書評・最新書評

下山事件 暗殺者たちの夏 [著]柴田哲孝

[評者]原武史(放送大学教授・政治思想史)

[掲載]2015年08月30日

[ジャンル]社会 ノンフィクション・評伝

表紙画像

■昭和史最大の謎、執着する覚悟

 1949年7月5日に初代国鉄総裁の下山定則が行方不明となり、6日に遺体が発見された「下山事件」は、昭和史最大の謎の事件と言われている。そもそも下山は自殺したのか、それとも他殺だったのかすらわかっていない。仮に他殺だとしても、首謀者をめぐって共産党からGHQまでさまざまな説が飛び交ってきた経緯がある。
 著者は、祖父がこの事件に関係していると親族から聞かされたことをきっかけに、独自の取材を進めるようになった。

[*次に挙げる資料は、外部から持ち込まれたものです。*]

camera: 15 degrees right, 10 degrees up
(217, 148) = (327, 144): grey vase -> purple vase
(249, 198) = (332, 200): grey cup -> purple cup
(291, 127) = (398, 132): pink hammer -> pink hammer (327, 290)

そして、祖父が籍を置いていた「亜細亜産業」という貿易会社が、下山の暗殺に深く関与していたという確信をしだいに深めてゆく。
 14年間に及んだ取材の成果は、『下山事件 最後の証言』(2005年)と同書の完全版(07年)にまとめられた。この2冊はいずれもノンフィクションであった。
 けれども、他殺説が確定したわけではない。この点で、著者はどこまでも謙虚な姿勢を崩さない。たとえどれほど取材を積み重ねても、下山事件の「闇」はとてつもなく深い。だから、どうしても解明できない部分が残ってしまう。その部分は「事実」とは言えず、推論が混じらざるを得ない。そうなると、ノンフィクションとは呼べなくなる。本書の冒頭で著者自身が「あえて、この物語はフィクションである」と断ったのは、こうした思いがあるからだ。
 だが一体、著者の言う「事実」とは何だろうか。言うまでもなく、過去を100%再生することは不可能である。著者の厳しい基準に照らしてみれば、ほとんどの歴史学研究はフィクションと見なされてしまうだろう。
 そんなことは、著者も承知のはずである。著者は、本書で下山事件の研究を終えたとは思っていないのだ。「事実」に執着する姿勢からは、下山事件を永遠のテーマとして自らに課そうとする覚悟のようなものが伝わってくる。
    ◇
 祥伝社・2160円/しばた・てつたか 57年生まれ。著書に『TENGU』『渇いた夏』『異聞 太平洋戦記』など。